(Saved entries)
------------------------

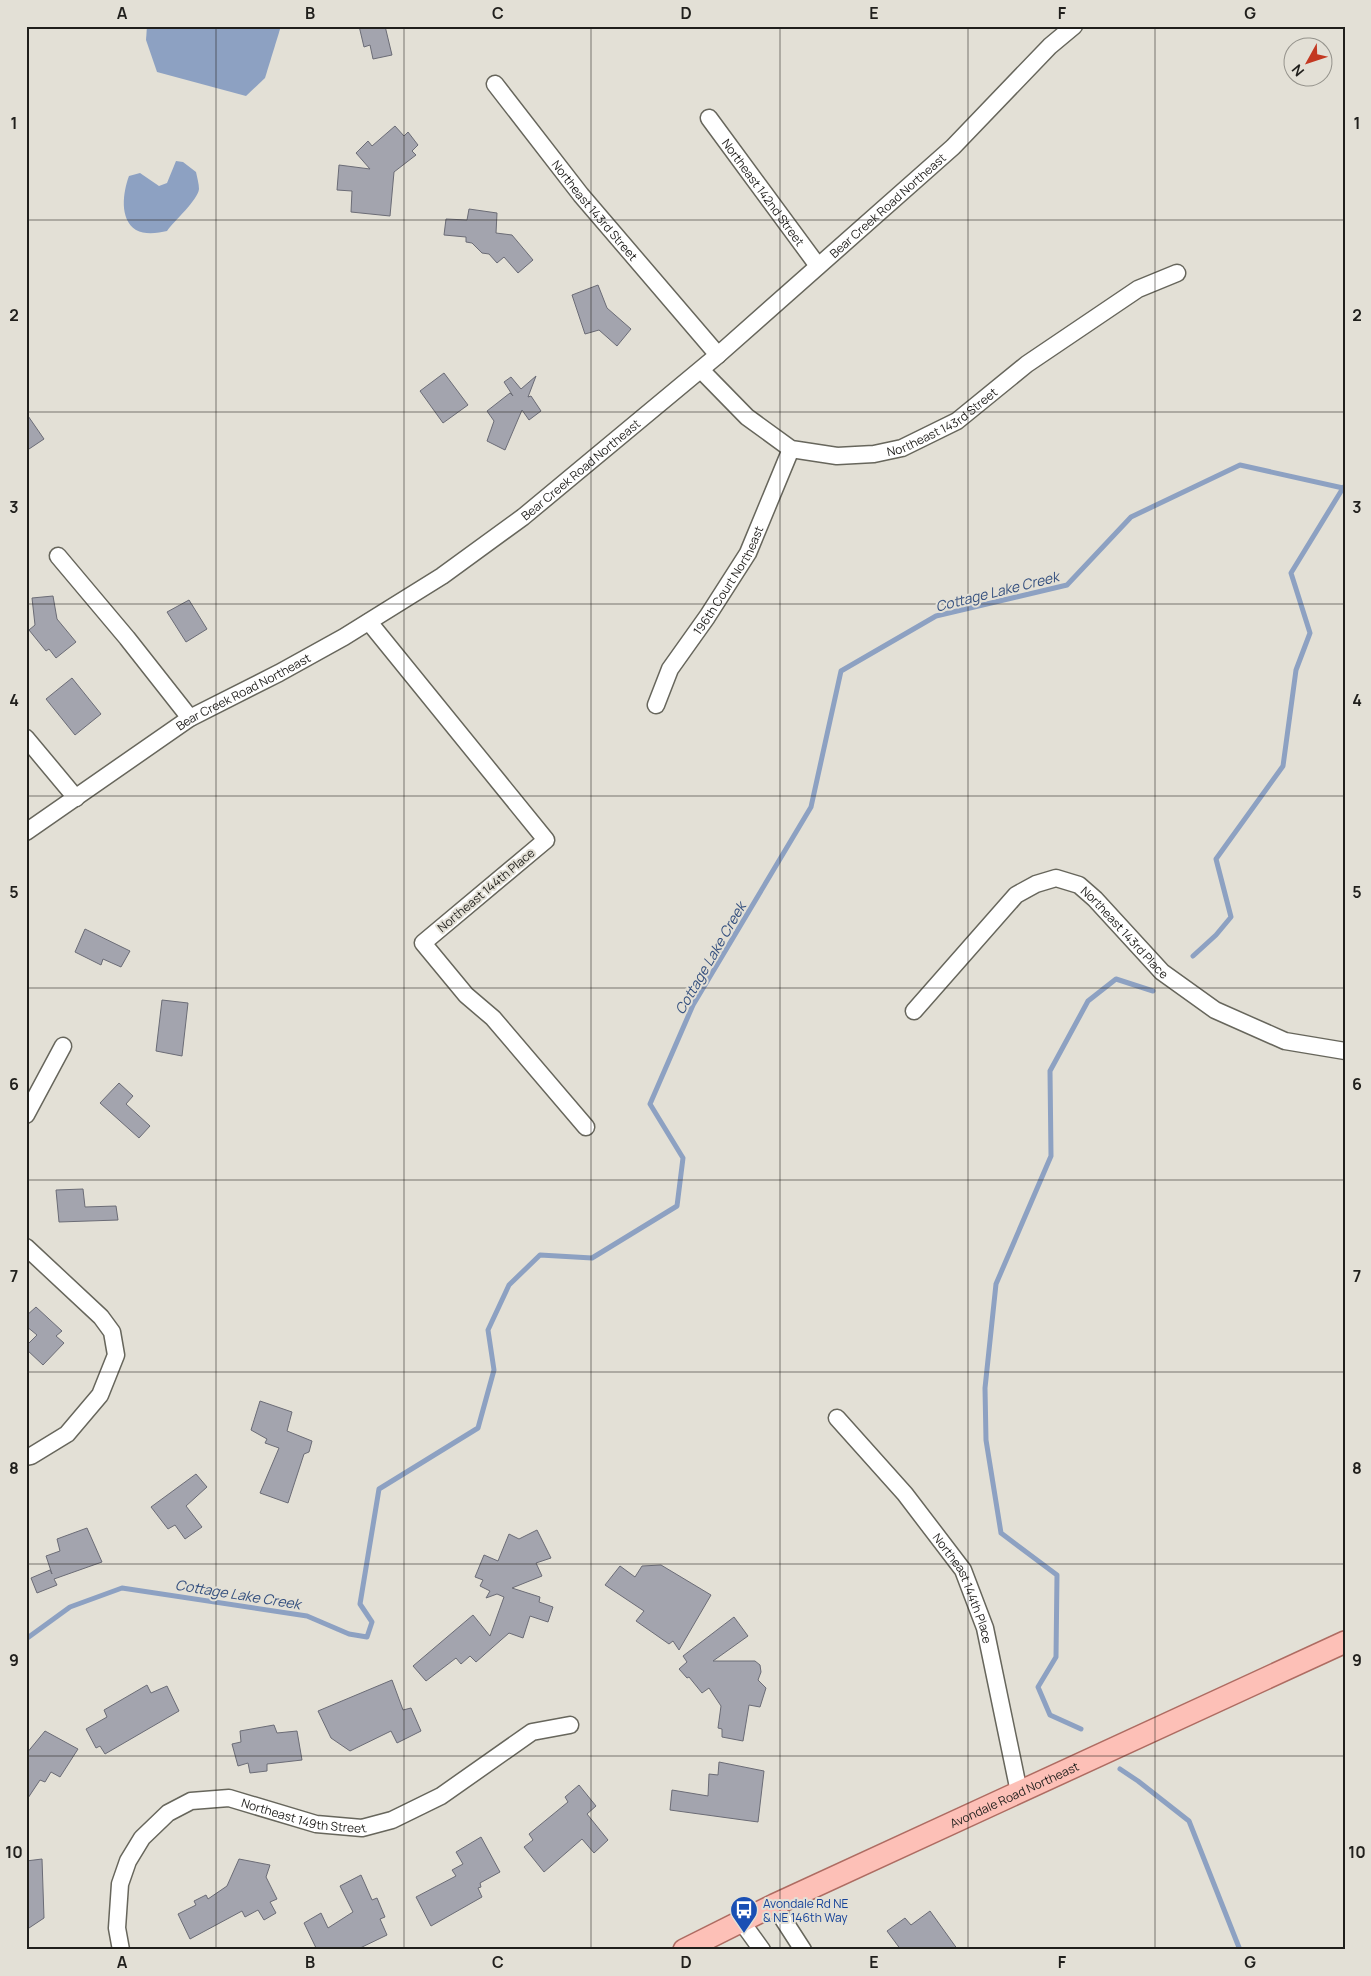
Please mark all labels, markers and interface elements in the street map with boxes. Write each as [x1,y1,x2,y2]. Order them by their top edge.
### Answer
text: A [117,2,128,24]
text: B [305,2,315,24]
text: C [492,2,504,24]
text: D [680,2,692,24]
text: E [869,2,879,24]
text: F [1058,2,1067,24]
text: G [1244,2,1256,24]
north arrow [1284,38,1334,88]
text: N [1287,61,1308,81]
text: 1 [10,112,18,134]
text: 1 [1353,112,1361,134]
street label: Northeast 142nd Street [718,135,809,249]
street label: Bear Creek Road Northeast [825,149,949,261]
street label: Northeast 143rd Street [548,156,642,264]
text: 2 [9,304,19,326]
text: 2 [1352,304,1362,326]
street label: Northeast 143rd Street [885,383,1001,460]
street label: Bear Creek Road Northeast [517,415,644,524]
text: 3 [9,496,19,518]
text: 3 [1352,496,1362,518]
street label: 196th Court Northeast [689,523,767,638]
water label: Cottage Lake Creek [933,566,1063,616]
street label: Bear Creek Road Northeast [172,649,314,734]
text: 4 [9,689,19,711]
text: 4 [1352,689,1362,711]
street label: Northeast 144th Place [434,844,538,936]
text: 5 [9,881,19,903]
text: 5 [1352,881,1362,903]
street label: Northeast 143rd Place [1077,882,1172,982]
water label: Cottage Lake Creek [670,897,751,1018]
text: 6 [9,1073,19,1095]
text: 6 [1352,1073,1362,1095]
text: 7 [10,1265,18,1287]
text: 7 [1353,1265,1361,1287]
text: 8 [9,1457,19,1479]
text: 8 [1352,1457,1362,1479]
street label: Northeast 144th Place [929,1529,996,1645]
water label: Cottage Lake Creek [174,1575,304,1614]
text: 9 [9,1649,19,1671]
text: 9 [1352,1649,1362,1671]
street label: Avondale Road Northeast [947,1757,1082,1831]
street label: Northeast 149th Street [239,1794,368,1836]
text: 10 [5,1841,23,1863]
text: 10 [1348,1841,1366,1863]
bus stop icon: Avondale Rd NE & NE 146th Way [729,1895,759,1934]
place label: Avondale Rd NE & NE 146th Way [763,1895,848,1926]
text: A [117,1951,128,1973]
text: B [305,1951,315,1973]
text: C [492,1951,504,1973]
text: D [680,1951,692,1973]
text: E [869,1951,879,1973]
text: F [1058,1951,1067,1973]
text: G [1244,1951,1256,1973]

------------------------

▶ **Description of the task**: None of the pictures should appear, though every line of the data above must be reproduced exactly.

▶ **Result of the exercise**:
Please mark all labels, markers and interface elements in the street map with boxes. Write each as [x1,y1,x2,y2]. Order them by their top edge.
### Answer
text: A [117,2,128,24]
text: B [305,2,315,24]
text: C [492,2,504,24]
text: D [680,2,692,24]
text: E [869,2,879,24]
text: F [1058,2,1067,24]
text: G [1244,2,1256,24]
north arrow [1284,38,1334,88]
text: N [1287,61,1308,81]
text: 1 [10,112,18,134]
text: 1 [1353,112,1361,134]
street label: Northeast 142nd Street [718,135,809,249]
street label: Bear Creek Road Northeast [825,149,949,261]
street label: Northeast 143rd Street [548,156,642,264]
text: 2 [9,304,19,326]
text: 2 [1352,304,1362,326]
street label: Northeast 143rd Street [885,383,1001,460]
street label: Bear Creek Road Northeast [517,415,644,524]
text: 3 [9,496,19,518]
text: 3 [1352,496,1362,518]
street label: 196th Court Northeast [689,523,767,638]
water label: Cottage Lake Creek [933,566,1063,616]
street label: Bear Creek Road Northeast [172,649,314,734]
text: 4 [9,689,19,711]
text: 4 [1352,689,1362,711]
street label: Northeast 144th Place [434,844,538,936]
text: 5 [9,881,19,903]
text: 5 [1352,881,1362,903]
street label: Northeast 143rd Place [1077,882,1172,982]
water label: Cottage Lake Creek [670,897,751,1018]
text: 6 [9,1073,19,1095]
text: 6 [1352,1073,1362,1095]
text: 7 [10,1265,18,1287]
text: 7 [1353,1265,1361,1287]
text: 8 [9,1457,19,1479]
text: 8 [1352,1457,1362,1479]
street label: Northeast 144th Place [929,1529,996,1645]
water label: Cottage Lake Creek [174,1575,304,1614]
text: 9 [9,1649,19,1671]
text: 9 [1352,1649,1362,1671]
street label: Avondale Road Northeast [947,1757,1082,1831]
street label: Northeast 149th Street [239,1794,368,1836]
text: 10 [5,1841,23,1863]
text: 10 [1348,1841,1366,1863]
bus stop icon: Avondale Rd NE & NE 146th Way [729,1895,759,1934]
place label: Avondale Rd NE & NE 146th Way [763,1895,848,1926]
text: A [117,1951,128,1973]
text: B [305,1951,315,1973]
text: C [492,1951,504,1973]
text: D [680,1951,692,1973]
text: E [869,1951,879,1973]
text: F [1058,1951,1067,1973]
text: G [1244,1951,1256,1973]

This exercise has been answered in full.